Over the last three years, the Community Programs Accelerator has helped Future Ties create a budget and other materials for grant proposals, build its nonprofit board, write a strategic plan, revamp its website and start social media. Last summer, UChicago students even helped out by working with kids at the nonprofit’s camp.

“Jennifer is a joy to work with,” said Ryan Priester, associate director for community programs at the Office of Civic Engagement. “We like to think that our help has made a difference.”

It was Priester who suggested Maddox apply for the Civic Leadership Academy. Leadership also plays an important role in Maddox’s other job in the CPD’s Office of Community Affairs, where she works to help officers on community engagement—breaking down the distrust and lack of communication that is a factor in the challenging relations between police and residents in low-income neighborhoods.

A big goal of the academy is to build a network among the fellows, so they can advise each other and provide connections in their work. For example, Laura Markin, the strategy implementation manager for the University of Chicago Medicine and a fellow in Maddox’s CLA cohort, has brought colleagues to Parkway Gardens to launch a recovery program this spring for families after experiencing or witnessing violence. “A lot of shootings take place in Parkway. We want to do more with those who are still living with the trauma,” Maddox said.  

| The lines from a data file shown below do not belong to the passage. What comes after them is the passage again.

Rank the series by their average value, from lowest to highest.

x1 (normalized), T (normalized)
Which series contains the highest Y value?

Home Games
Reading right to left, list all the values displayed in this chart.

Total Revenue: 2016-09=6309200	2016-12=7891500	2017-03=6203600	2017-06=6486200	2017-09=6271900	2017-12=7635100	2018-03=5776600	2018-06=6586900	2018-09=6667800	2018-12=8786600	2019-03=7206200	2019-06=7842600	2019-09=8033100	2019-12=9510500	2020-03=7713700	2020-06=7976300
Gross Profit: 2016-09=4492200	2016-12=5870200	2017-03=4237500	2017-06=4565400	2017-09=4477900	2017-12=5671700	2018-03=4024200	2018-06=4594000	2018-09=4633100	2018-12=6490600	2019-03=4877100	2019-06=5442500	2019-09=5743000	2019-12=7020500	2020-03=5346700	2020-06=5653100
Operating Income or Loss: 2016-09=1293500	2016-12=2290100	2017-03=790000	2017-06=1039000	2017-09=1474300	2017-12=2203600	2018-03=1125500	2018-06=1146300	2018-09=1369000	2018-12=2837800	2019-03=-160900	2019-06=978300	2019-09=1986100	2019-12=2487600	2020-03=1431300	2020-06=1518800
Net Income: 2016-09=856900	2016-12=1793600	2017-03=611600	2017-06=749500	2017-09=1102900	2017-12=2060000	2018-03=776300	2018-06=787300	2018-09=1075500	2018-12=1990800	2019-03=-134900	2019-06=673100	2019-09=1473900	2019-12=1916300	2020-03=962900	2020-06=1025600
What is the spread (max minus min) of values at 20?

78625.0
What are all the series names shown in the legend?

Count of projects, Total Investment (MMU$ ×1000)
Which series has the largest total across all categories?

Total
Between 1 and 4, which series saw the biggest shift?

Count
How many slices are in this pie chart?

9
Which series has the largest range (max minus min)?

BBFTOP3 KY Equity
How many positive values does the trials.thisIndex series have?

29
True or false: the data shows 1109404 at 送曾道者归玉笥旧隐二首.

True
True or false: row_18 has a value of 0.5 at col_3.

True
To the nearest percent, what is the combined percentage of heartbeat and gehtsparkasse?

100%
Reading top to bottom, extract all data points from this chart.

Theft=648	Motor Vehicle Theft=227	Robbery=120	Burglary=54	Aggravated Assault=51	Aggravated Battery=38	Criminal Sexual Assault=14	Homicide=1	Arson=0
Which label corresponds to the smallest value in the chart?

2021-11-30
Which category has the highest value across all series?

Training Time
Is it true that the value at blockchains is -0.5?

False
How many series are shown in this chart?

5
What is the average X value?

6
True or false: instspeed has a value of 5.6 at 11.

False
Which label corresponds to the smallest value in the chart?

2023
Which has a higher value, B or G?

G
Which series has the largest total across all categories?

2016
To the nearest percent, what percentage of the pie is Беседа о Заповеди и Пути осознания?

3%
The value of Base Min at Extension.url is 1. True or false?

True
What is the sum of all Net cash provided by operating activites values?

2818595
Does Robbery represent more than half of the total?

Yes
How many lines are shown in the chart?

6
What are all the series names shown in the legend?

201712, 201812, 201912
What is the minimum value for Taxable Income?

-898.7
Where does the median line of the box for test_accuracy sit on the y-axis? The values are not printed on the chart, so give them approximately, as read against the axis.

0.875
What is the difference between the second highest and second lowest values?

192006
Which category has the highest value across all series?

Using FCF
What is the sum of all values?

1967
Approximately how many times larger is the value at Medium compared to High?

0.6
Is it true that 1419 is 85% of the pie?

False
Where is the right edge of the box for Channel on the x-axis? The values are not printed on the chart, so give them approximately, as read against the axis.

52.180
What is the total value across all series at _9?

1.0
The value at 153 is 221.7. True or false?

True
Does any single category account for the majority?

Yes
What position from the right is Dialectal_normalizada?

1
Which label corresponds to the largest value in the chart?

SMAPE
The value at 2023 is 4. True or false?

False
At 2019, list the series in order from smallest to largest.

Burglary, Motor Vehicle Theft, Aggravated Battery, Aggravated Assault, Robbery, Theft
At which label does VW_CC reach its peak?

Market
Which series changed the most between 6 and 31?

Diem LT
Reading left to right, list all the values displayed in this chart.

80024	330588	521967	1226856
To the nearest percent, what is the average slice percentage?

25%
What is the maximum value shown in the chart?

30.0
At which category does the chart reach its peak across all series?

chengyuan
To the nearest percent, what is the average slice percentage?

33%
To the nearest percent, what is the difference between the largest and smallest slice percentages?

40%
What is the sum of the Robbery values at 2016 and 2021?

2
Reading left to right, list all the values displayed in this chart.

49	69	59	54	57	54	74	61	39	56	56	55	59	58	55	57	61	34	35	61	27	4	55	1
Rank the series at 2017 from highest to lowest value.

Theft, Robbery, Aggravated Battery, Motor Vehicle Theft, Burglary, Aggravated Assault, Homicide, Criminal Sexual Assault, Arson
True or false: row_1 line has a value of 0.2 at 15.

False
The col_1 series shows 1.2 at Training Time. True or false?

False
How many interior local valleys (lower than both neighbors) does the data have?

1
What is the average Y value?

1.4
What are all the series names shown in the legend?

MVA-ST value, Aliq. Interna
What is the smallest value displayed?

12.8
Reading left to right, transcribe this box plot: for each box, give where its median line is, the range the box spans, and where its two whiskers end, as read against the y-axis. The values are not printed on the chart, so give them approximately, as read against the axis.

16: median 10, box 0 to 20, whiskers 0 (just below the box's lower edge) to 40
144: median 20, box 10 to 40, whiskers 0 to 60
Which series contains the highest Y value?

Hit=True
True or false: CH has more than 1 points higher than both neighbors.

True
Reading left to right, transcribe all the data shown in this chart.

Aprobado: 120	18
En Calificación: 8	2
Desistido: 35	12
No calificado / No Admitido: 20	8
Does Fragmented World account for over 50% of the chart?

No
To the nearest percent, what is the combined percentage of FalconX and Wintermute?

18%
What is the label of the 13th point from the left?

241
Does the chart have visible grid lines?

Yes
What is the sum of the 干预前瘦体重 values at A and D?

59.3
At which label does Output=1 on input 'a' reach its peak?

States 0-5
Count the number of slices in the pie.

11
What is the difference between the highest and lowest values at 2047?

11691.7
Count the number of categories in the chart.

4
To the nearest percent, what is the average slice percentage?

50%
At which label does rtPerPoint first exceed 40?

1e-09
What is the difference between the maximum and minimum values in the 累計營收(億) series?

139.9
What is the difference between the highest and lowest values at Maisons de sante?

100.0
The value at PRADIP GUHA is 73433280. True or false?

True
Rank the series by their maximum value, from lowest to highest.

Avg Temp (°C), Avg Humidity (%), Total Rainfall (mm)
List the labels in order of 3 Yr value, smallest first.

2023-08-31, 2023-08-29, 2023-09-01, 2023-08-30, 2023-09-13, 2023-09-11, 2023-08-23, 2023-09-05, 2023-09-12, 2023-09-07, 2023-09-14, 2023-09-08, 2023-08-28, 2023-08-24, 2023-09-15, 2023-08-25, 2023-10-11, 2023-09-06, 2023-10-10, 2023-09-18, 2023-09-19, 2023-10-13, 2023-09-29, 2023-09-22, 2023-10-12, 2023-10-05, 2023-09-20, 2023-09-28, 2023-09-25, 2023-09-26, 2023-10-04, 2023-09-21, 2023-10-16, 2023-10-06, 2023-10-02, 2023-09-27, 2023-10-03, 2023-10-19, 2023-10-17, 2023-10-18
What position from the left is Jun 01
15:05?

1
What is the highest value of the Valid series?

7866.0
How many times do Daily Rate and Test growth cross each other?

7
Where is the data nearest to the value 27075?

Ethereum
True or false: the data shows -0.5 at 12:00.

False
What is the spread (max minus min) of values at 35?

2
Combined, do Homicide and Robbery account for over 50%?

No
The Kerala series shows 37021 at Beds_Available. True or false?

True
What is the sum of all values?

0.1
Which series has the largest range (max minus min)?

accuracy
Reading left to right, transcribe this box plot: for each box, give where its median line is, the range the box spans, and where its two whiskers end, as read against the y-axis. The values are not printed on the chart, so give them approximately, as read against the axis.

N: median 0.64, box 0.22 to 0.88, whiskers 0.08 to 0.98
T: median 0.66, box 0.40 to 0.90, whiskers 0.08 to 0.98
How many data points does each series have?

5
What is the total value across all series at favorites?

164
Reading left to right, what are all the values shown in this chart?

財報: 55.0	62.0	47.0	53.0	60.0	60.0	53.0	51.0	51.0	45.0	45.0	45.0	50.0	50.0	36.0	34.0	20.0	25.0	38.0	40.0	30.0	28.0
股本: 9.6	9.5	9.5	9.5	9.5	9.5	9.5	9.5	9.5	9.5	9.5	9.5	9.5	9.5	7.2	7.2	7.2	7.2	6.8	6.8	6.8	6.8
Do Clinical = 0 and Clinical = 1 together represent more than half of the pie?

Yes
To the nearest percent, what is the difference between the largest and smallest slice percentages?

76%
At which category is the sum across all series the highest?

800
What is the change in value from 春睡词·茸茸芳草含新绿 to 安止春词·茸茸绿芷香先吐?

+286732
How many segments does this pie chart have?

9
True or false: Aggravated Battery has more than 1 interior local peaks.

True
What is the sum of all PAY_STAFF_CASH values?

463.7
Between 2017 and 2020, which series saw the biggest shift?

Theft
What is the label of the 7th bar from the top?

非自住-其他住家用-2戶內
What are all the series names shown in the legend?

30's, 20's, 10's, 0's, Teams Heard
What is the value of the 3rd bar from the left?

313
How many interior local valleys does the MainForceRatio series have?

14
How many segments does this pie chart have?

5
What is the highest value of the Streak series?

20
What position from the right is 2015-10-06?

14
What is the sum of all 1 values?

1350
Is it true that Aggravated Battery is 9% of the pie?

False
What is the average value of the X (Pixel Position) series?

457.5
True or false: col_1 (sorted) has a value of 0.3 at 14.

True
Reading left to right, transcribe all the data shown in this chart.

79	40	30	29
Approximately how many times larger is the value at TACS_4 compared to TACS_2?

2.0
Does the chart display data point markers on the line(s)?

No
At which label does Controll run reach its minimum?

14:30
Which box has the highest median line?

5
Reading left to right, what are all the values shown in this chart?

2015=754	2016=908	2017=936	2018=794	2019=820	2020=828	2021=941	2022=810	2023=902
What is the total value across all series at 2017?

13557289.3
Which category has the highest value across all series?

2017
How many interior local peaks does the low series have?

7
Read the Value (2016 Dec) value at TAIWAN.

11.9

Maddox and her colleagues at Future Ties said they can see changes in her leadership style since she joined the academy. For one, Maddox said she thinks about how to give her nonprofit staff more autonomy. That’s important because the organization works to develop parents as well as kids and to break the cycle of generational poverty.

“She takes our perspective, and she teaches us whatever she learns,” said Shaquita Wells, a mother from Parkway Gardens who has been with the organization for more than five years and is now a supervisor and a college student. “Jennifer is the definition of extraordinary. I’ve never met someone like her before.”